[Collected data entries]
===

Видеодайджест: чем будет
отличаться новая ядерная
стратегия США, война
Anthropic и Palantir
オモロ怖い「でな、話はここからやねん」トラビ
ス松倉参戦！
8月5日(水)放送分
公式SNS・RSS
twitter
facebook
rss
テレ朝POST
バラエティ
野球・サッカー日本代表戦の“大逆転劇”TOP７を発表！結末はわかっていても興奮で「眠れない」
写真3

===

WHAT TO DO -
For each record above, output it exactly as written.

WRITTEN RESPONSE -
Видеодайджест: чем будет
отличаться новая ядерная
стратегия США, война
Anthropic и Palantir
オモロ怖い「でな、話はここからやねん」トラビ
ス松倉参戦！
8月5日(水)放送分
公式SNS・RSS
twitter
facebook
rss
テレ朝POST
バラエティ
野球・サッカー日本代表戦の“大逆転劇”TOP７を発表！結末はわかっていても興奮で「眠れない」
写真3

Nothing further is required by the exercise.